Food safety is paramount to all of us. Aflatoxin B1 (AFB1) is a secondary metabolite produced by Aspergillus flavus(Wang et al. 2021). The fungal mycotoxin is the most toxic mycotoxin known, with mutagenic(Zavala-Franco et al. 2020), teratogenic(Oliveira et al. 2021), immunosuppressive(Myndrul et al. 2021) and carcinogenic effects( Azaiez et al. 2014; Rushing and Selim 2019). AFB1 is classified as a Group I carcinogen by the International Agency for Research on Cancer( He et al. 2019). Low-cost, stable, and large-scale technology that directly detects AFB1 in food samples is needed to realize real-time monitoring and control of AFB1 contamination of food. Current methods to detect AFB1 include liquid chromatography-tandem mass spectrometry (LC-MS/MS), high-performance liquid chromatography, and enzyme-linked immunosorbent assays (ELISA) (Zhang et al 2018). The latter is the most commonly used detection method for AFB1 because of its convenience and highly sensitive detection capability(Lei et al. 2020; You et al. 2021). The enzymatic process of ELISA permits signal amplification(Jiang et al. 2020). Natural enzymes have high catalytic efficiency(Shen et al. 2022) and specificity under physiological conditions(Li and Head-Gordon 2021). However, disadvantages that include high production and purification costs and variability limit their applications.

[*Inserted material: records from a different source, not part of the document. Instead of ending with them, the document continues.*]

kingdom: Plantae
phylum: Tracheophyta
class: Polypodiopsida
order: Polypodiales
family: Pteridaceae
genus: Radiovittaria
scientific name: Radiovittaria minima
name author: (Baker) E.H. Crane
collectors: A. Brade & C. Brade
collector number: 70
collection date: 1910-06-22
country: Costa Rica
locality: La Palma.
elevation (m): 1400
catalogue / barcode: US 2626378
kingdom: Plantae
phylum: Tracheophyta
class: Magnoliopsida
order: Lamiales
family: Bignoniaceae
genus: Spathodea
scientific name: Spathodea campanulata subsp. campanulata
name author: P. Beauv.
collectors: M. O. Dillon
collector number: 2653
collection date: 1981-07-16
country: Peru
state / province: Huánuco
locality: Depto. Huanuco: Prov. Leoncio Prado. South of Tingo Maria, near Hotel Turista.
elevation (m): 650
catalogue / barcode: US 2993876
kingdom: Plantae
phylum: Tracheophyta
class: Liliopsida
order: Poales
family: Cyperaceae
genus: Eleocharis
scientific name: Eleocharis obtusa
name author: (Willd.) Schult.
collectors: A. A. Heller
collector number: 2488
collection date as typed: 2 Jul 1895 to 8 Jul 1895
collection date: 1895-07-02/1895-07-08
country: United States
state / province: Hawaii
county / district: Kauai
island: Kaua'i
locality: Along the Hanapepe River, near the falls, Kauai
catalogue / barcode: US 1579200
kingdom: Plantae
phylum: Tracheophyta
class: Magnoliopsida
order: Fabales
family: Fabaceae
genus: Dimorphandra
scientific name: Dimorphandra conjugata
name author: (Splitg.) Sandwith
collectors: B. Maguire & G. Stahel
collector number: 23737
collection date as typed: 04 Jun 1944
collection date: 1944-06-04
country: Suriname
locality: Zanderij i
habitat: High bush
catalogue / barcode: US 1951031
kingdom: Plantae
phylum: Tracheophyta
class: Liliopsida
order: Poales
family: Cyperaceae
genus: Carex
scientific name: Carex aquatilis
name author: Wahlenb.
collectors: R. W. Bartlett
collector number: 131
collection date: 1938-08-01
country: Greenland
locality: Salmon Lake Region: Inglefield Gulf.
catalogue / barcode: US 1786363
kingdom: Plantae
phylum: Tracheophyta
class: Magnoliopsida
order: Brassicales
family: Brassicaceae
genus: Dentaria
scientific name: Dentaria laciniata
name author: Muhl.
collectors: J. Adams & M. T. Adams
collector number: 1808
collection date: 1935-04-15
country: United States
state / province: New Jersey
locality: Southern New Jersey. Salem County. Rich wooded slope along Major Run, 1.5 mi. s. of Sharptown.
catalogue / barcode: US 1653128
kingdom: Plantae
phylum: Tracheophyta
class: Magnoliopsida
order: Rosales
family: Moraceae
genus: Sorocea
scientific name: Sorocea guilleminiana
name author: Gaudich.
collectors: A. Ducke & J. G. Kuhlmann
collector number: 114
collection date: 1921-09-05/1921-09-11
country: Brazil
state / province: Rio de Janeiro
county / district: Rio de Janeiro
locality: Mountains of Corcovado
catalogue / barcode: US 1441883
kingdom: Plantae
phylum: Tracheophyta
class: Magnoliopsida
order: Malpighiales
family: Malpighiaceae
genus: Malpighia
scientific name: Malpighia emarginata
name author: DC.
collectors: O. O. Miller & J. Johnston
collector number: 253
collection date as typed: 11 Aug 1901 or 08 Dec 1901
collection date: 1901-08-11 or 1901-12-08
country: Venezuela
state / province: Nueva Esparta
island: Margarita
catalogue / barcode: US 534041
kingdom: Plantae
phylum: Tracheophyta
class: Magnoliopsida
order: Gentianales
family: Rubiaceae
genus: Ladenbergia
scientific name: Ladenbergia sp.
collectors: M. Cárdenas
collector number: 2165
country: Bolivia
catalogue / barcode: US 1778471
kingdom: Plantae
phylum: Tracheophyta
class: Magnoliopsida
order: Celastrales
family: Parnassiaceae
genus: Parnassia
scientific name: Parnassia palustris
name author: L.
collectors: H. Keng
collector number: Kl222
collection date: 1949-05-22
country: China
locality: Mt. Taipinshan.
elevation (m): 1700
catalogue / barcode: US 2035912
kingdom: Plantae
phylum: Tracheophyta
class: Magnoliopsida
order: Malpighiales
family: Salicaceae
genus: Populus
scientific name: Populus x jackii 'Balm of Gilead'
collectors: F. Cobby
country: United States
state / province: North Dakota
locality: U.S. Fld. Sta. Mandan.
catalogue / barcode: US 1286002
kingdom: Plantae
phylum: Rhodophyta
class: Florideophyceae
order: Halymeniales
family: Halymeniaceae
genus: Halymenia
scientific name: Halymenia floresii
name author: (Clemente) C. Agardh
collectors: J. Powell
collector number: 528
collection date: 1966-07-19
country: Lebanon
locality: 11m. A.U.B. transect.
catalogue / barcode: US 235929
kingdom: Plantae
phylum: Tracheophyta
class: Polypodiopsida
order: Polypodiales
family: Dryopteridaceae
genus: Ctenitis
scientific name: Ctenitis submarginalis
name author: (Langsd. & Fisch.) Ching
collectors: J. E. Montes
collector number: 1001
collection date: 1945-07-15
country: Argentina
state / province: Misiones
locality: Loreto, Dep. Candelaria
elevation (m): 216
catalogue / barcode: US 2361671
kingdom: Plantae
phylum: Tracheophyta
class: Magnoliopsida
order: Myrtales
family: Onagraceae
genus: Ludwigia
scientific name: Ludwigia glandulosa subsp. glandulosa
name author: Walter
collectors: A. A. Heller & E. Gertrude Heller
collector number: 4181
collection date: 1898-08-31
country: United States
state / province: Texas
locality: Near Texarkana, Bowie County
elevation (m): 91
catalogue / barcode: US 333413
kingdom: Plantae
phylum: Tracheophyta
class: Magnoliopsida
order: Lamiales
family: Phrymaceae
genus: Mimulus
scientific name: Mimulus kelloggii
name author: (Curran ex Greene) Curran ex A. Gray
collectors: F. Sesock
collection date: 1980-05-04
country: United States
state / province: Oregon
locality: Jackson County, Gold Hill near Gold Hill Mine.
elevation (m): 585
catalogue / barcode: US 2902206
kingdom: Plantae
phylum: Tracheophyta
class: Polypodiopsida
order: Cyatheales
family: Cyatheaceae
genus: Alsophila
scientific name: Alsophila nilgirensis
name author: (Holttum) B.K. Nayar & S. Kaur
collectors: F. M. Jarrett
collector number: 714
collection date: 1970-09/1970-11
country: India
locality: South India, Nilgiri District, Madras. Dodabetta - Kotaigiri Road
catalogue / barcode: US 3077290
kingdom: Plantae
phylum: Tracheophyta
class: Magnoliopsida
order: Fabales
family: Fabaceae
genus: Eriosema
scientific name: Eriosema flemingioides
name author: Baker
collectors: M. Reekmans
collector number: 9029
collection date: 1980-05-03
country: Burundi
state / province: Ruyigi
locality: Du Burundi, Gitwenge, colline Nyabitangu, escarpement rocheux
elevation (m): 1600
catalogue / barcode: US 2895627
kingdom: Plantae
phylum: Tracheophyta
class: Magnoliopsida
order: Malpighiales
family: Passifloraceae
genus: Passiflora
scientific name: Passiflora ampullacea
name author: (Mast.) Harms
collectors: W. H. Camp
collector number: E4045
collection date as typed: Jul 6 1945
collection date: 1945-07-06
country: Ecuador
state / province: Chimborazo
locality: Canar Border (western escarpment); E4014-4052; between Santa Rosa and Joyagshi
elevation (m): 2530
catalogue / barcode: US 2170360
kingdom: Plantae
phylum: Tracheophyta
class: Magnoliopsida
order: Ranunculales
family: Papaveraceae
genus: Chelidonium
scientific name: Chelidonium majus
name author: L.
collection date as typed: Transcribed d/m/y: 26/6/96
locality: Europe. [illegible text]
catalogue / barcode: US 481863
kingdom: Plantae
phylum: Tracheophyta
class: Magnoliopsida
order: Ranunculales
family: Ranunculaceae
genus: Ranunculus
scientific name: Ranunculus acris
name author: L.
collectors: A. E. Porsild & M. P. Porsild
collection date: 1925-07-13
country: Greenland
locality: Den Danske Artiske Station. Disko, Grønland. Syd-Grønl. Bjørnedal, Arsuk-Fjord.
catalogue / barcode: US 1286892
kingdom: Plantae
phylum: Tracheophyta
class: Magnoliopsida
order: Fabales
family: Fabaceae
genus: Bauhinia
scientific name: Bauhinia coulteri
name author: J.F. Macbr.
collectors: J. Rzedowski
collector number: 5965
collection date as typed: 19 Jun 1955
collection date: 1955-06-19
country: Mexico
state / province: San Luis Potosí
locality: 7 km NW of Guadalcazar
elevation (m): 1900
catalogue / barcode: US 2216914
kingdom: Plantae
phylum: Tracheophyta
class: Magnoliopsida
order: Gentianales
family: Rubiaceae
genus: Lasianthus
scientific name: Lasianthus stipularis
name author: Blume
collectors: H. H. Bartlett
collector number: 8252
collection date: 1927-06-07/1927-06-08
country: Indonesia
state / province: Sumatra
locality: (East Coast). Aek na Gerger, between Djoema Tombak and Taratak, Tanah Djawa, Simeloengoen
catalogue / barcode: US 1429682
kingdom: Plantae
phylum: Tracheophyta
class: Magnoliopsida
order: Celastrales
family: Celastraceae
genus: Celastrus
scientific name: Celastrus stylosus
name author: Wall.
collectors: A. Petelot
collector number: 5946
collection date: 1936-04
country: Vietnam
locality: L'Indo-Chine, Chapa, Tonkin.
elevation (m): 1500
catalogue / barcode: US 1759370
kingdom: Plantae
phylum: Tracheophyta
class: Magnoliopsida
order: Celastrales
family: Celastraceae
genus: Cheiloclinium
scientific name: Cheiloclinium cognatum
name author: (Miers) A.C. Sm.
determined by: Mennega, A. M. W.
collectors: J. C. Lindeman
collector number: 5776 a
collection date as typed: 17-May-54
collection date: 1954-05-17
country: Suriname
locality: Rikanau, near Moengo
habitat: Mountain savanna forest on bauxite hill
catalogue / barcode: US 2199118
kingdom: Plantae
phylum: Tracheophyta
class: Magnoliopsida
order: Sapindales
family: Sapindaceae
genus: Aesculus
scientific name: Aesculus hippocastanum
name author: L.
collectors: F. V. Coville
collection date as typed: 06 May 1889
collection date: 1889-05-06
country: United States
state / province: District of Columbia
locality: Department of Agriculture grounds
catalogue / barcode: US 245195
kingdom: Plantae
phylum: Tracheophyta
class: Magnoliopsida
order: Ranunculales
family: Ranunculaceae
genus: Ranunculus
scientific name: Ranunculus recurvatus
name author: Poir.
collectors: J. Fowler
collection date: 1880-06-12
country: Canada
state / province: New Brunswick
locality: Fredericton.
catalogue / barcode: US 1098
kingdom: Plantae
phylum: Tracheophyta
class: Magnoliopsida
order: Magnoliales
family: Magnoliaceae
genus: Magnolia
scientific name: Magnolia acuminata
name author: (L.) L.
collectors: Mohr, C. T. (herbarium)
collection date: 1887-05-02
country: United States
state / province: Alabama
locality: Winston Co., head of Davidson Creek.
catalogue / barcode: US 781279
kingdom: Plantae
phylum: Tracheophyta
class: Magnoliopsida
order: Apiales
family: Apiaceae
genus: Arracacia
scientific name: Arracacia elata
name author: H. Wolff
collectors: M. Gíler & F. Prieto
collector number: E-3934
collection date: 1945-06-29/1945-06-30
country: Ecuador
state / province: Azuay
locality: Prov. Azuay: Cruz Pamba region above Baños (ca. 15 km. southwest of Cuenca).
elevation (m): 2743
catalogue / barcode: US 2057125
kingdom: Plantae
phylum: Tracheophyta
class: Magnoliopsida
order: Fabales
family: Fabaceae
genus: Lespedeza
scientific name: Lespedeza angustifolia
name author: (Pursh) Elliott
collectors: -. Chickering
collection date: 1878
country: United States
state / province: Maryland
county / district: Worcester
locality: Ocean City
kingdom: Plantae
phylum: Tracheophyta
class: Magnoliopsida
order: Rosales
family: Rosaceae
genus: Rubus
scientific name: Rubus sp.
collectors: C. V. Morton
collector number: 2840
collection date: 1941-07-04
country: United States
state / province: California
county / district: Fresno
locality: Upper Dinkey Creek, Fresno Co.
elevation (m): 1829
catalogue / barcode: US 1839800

Nanozymes are nanomaterials with intrinsic enzyme-like characteristics. Nanozymes that include metals(Yu et al. 2019), metal compounds(Lin et al. 2021), and metal-organic framework (MOF)(Shen et al. 2022) have better stability and lower cost than natural enzymes. In addition, other unique properties of nanomaterials can endow nanozymes with more functions(Xu et al. 2020). Therefore, The nanozyme linked immunosorbent assay (NLISA) has attracted increasing attention for analytical detection due to its excellent specificity and low-cost. Among the various types of nanozymes, porous materials like MOFs possess many active sites, and high specific surface areas(Gorle et al. 2021; Li et al. 2021), and have excellent potential for catalysis(Huang et al. 2021). Therefore, MOFs can serve as an ideal nanozyme to improve the detection stability of NLISA(Wang et al. 2022). Recently, our group used the MIL-88 MOF to replace natural enzymes, such as horseradish peroxidase (HRP), to create an MOF-linked immunosorbent assay (MOFLISA)(Xu et al. 2021a). However, most MOF crystals have a strong tendency to aggregate in solution. Their poor dispersion(Lee et al. 2019; Xu et al. 2021b) hampers their detection reproducibility(Zhao et al. 2015). Therefore, a strategy to improve the sensitivity and stability of NLISA for direct detection of AFB1 in foods is imperative.
Inspired by previous work, we found that acid modulators can alter the surface potential of MOFs with carboxyl ligands(Jiang et al. 2019), which enhances dispersion(Prabhu et al. 2019). Herein, we describe a strategy that uses acetic acid modulation. The inhibited deprotonation of iron-porphyrin linkers increases the surface potential, thereby enhancing the dispersion of the traditional PCN-223(Fe). The novel NanoPCN-223(Fe) has excellent peroxidase activity and colloidal stability. An enhanced dispersion MOFFLISA (Ed-MOFLISA) based on NanoPCN-223(Fe) nanozyme catalysis was successfully achieved to improve the detection reproducibility of AFB1. The findings indicate the suitability of the novel NanoPCN-223(Fe) nanozyme in food safety control.